AS dan China memang mengalami perlambatan ekonomi, tetapi bukan sebuah perlambatan ekonomi yang akan menuju kepada resesi.
Maka kesimpulan sementara pada tahun 2020 mungkin belum resesi, tetapi slow down perekonomian. Sehingga ke depan negara-negara seperti Indonesia juga akan mengalami perlambatan ekonomi, belum ke resesi atau slowdown.
Oleh karena itu terlihat pada APBN 2020 tidak secara drastis memitigasi kemungkinan terjadinya resesi ekonomi.
Dilain pihak, ternyata sekarang Bank Indonesia (BI) telah melakukan double ekspansive. Pertama, BI menurunkan sukubunga sampai 5 persen. kedua, BI juga telah melakukan pelonggaran macro prudential (LTV dan sebagainya.)
Hal itu berarti ada dua kebijakan yang cenderung mendorong pertumbuhan ekonomi tetapi melepaskan stabilitas inflasi. Memang tingkat inlasi Indonesia masih terbilnag rendah. Tetapi kebijakan itu sebenarnya agak keluar dari jalur tanggung jawab BI.
BI bukanlah the agent of growth, dia adalah the agent of stability. The agent of growth adalah kewenangan pemerintah cq Kementerian Keuangan dan Kementerian yang lain.
Oleh karenanya hal itu seharusnya juga menjadi warning buat pemerintah. Sayangnya belum diperoleh data mengenai berapa sebetulnya serapan anggaran Kementerian/Lembaga sampai Oktober kemarin. Jika serapan anggaran masih berkisar 70-80 persen dan bukan 90 persen, maka hal itu menunjukkan bahwa pemerintah kurang care terhadap pelemahan ekonomi. Meskipun secara makro masih terbilang lumayan.
Hal yang harus benar-benar diperhatikan adalah di level mikro. Sinyal akan adanya PHK di daerah kebetulan menguat belakangan ini. Itu juga satu sinyal di level mikro.
Daya beli masyarakat juga sudah mulai turun, ditunjukkan oleh angka penjualan para pedagang kecil yang mulai menurun sekitar 10 persenan. bagi pedagang kecil omzet turun 10 – 15 persen sudah sangat terasa.
Saat ini PHK juga sudah mulai terjadi terutama di pabrik-pabrik tekstil di Solo dan Boyolali sekitarnya. Maka sesungguhnya pemerintah juga harus concern terhadap perkembangan level mikro perekonomian domestik.

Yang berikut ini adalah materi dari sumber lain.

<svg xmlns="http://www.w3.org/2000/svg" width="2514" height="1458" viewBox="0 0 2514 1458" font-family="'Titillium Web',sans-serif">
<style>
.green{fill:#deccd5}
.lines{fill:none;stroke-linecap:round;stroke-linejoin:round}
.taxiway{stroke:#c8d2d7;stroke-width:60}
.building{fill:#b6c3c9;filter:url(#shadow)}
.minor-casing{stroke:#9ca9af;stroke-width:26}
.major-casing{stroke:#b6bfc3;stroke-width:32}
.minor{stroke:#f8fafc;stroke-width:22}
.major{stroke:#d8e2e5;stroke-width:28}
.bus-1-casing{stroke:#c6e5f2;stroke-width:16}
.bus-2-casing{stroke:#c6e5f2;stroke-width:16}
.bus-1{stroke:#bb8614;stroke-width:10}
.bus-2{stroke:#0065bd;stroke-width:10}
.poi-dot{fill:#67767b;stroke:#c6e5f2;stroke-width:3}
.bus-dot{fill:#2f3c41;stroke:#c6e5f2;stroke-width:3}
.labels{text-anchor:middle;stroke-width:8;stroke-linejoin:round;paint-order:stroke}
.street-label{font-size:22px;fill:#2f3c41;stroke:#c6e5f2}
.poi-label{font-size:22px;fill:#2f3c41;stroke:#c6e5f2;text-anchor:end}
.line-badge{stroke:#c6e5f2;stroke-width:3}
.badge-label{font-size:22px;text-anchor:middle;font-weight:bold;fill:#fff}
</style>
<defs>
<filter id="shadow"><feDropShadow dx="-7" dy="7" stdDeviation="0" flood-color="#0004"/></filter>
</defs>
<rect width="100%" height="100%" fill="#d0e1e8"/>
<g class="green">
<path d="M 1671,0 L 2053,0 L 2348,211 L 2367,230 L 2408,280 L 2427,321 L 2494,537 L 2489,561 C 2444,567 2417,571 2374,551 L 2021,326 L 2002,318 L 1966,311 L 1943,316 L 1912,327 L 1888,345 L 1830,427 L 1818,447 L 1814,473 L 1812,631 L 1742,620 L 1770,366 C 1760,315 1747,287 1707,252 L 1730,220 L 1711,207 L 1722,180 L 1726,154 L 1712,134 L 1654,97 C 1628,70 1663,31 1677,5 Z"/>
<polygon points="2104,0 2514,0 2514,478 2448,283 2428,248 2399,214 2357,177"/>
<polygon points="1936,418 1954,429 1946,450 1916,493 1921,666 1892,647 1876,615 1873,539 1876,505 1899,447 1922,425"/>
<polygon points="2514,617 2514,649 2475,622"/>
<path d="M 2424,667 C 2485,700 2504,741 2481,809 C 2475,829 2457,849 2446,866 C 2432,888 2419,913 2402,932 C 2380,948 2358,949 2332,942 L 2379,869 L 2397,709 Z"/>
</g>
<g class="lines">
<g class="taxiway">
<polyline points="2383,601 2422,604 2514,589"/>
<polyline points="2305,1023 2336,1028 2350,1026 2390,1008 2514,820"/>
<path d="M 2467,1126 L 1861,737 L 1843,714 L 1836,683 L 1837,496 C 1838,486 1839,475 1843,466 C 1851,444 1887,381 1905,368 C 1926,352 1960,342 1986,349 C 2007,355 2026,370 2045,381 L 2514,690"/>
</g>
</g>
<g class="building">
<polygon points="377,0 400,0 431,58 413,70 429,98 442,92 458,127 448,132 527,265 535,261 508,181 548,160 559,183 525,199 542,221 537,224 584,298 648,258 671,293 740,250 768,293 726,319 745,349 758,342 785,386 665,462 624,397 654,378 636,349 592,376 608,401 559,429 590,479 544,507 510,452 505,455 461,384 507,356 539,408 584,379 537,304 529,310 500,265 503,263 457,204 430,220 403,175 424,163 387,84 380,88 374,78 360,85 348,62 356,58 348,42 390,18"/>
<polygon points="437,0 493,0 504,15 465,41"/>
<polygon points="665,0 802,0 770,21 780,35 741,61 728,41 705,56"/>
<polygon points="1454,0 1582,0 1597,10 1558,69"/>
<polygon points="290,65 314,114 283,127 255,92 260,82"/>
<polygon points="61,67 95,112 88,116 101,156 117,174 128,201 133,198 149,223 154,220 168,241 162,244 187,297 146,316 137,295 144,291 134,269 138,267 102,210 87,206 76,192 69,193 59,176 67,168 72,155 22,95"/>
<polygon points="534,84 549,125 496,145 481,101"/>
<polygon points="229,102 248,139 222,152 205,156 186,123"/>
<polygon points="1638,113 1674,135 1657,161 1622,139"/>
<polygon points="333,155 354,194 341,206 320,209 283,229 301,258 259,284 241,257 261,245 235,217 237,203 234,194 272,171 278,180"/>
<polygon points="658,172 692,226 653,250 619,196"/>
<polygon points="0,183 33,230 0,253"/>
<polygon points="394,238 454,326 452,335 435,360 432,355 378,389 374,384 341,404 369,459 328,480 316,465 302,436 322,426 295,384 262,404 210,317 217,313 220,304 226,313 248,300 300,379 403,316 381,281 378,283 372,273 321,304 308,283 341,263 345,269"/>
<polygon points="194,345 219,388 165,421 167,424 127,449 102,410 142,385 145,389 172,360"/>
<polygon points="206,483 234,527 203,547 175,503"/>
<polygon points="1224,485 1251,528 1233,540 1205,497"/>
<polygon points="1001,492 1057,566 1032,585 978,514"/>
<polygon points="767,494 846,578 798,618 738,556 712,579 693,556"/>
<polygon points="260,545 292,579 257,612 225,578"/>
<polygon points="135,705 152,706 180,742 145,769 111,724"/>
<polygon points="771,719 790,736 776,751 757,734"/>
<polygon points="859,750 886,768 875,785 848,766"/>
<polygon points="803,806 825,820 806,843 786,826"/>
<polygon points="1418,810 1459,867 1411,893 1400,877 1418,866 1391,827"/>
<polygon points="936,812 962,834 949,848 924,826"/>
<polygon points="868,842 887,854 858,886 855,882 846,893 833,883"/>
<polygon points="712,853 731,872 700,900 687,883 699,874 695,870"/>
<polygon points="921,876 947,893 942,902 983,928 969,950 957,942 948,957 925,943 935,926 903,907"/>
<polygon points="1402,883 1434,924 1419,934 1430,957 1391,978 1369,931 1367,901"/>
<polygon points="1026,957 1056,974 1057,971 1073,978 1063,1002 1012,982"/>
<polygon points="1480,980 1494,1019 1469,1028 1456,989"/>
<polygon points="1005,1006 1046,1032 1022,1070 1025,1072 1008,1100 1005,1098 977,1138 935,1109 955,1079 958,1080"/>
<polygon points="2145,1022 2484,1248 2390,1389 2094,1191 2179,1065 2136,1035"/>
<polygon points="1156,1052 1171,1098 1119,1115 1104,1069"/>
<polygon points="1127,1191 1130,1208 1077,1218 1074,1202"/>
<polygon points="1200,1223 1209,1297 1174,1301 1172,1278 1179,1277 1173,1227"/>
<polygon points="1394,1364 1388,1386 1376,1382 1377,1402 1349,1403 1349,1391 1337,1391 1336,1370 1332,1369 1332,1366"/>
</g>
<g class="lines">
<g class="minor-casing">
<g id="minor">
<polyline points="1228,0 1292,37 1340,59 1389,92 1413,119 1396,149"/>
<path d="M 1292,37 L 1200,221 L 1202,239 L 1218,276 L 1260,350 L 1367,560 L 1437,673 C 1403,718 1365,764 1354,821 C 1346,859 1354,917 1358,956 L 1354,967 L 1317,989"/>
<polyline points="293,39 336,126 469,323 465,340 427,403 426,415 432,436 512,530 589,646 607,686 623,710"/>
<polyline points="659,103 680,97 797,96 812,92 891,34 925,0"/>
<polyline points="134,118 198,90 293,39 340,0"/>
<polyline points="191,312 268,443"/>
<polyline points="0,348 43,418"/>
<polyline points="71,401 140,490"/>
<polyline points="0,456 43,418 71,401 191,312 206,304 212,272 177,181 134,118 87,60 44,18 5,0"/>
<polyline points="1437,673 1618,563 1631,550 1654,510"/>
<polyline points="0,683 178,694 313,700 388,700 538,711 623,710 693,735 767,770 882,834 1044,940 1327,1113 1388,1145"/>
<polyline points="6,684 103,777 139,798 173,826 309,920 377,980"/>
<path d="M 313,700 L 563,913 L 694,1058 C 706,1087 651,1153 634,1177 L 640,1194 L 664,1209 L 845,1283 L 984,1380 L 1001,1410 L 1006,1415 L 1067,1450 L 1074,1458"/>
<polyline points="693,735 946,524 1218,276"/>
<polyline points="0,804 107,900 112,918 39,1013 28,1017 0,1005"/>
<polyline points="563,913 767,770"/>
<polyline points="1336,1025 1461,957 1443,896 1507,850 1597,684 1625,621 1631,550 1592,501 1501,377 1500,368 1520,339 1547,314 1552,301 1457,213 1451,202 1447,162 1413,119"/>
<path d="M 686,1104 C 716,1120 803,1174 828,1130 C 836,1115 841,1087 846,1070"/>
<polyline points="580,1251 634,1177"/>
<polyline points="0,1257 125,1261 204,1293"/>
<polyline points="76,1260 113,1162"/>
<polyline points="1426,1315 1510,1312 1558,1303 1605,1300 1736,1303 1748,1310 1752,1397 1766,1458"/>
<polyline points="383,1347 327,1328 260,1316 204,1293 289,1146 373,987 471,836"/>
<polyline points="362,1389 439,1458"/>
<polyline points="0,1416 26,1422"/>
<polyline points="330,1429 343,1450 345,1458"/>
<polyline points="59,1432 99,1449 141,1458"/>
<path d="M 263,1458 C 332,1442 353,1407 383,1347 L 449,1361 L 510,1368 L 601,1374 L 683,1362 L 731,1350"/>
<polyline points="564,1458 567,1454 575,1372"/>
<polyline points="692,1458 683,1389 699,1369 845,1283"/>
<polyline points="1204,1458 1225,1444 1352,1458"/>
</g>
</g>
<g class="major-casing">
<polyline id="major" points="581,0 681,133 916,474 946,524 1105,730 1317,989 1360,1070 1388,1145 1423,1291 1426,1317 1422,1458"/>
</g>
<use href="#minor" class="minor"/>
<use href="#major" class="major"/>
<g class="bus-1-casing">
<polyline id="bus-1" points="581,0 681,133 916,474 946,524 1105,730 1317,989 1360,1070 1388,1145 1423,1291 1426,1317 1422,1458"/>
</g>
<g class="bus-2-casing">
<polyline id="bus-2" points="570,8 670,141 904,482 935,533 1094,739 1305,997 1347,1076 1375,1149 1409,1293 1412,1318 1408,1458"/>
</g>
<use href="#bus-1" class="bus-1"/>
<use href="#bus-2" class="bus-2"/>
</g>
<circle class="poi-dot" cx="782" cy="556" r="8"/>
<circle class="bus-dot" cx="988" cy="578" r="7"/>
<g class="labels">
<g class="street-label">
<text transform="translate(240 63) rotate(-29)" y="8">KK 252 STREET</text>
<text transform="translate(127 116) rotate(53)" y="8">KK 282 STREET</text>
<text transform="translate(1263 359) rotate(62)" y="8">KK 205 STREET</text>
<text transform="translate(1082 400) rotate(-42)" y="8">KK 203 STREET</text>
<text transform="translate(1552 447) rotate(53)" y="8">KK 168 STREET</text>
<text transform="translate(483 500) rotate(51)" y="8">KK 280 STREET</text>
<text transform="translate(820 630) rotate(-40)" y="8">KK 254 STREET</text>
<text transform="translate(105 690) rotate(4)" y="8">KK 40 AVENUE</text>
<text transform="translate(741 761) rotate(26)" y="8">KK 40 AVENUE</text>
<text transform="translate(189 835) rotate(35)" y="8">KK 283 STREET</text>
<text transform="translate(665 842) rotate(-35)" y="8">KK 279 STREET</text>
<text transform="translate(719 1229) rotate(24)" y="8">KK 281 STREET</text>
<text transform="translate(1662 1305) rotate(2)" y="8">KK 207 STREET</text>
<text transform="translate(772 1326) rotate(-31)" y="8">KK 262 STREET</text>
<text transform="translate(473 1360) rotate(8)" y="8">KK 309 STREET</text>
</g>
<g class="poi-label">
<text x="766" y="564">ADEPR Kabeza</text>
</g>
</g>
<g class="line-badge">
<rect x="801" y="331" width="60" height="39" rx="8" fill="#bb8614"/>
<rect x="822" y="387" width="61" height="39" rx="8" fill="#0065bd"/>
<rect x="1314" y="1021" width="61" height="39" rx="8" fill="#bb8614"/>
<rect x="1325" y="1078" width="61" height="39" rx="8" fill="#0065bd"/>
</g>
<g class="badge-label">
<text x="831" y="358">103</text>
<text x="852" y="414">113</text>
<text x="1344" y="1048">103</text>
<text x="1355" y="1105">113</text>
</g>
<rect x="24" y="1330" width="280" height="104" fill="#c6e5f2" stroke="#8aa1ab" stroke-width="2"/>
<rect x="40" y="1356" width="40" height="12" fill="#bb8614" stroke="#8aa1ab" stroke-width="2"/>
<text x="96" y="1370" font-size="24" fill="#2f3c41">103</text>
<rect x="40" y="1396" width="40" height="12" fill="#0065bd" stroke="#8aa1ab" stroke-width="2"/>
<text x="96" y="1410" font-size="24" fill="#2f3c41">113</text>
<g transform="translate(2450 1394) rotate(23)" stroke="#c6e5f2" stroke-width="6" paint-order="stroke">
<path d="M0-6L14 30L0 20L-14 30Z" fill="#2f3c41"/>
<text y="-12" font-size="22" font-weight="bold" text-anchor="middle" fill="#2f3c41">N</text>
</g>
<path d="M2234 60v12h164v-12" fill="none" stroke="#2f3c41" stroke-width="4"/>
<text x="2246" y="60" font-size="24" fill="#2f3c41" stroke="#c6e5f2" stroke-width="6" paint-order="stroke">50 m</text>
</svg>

Jika dilihat dari indikator makro seperti pertumbuhan ekonomi memang tidak begitu menngkhawatirkan, tetapi jika ditinjau dari indikator mikro, maka persoalan daya beli, PHK dan sebagainya, harus benar-benar diperhatikan.
Kalau dikatakan bahwa telah digenjot sektor pariwisata yang tumbuh, misalnya, tetapi sektor itu bukanlah persoalan jangka pendek. Agar supaya tidak terjadi slowdown perekonomian maka langkah-langkah untuk melakukan kebijakan jangka pendek mencegah perlambatan perekonomian harus segera dilakukan oleh pemerintah.
Kebijakan moneter tidak akan cukup, karena mekanisme transmisi penurunan sukubunga kredit dan simpanan juga butuh waktu.
Mitigasi yang harus dilakukan agar perekonomian tidak slowdown adalah dari segi mikro diantaranya bagaimana membuat masyarakat kita masih mempunyai daya beli. Program-program Bantuan Langsung Tunai (BLT) harus segera dilakukan. Karena begitu masyarakat kembali mempunyai daya beli maka hal itu akan mendorong tumbuhnya ekonomi.
Jadi intinya, langkah apapun harus segera dilakukan untu meningkatkan daya beli masyarakat domestik.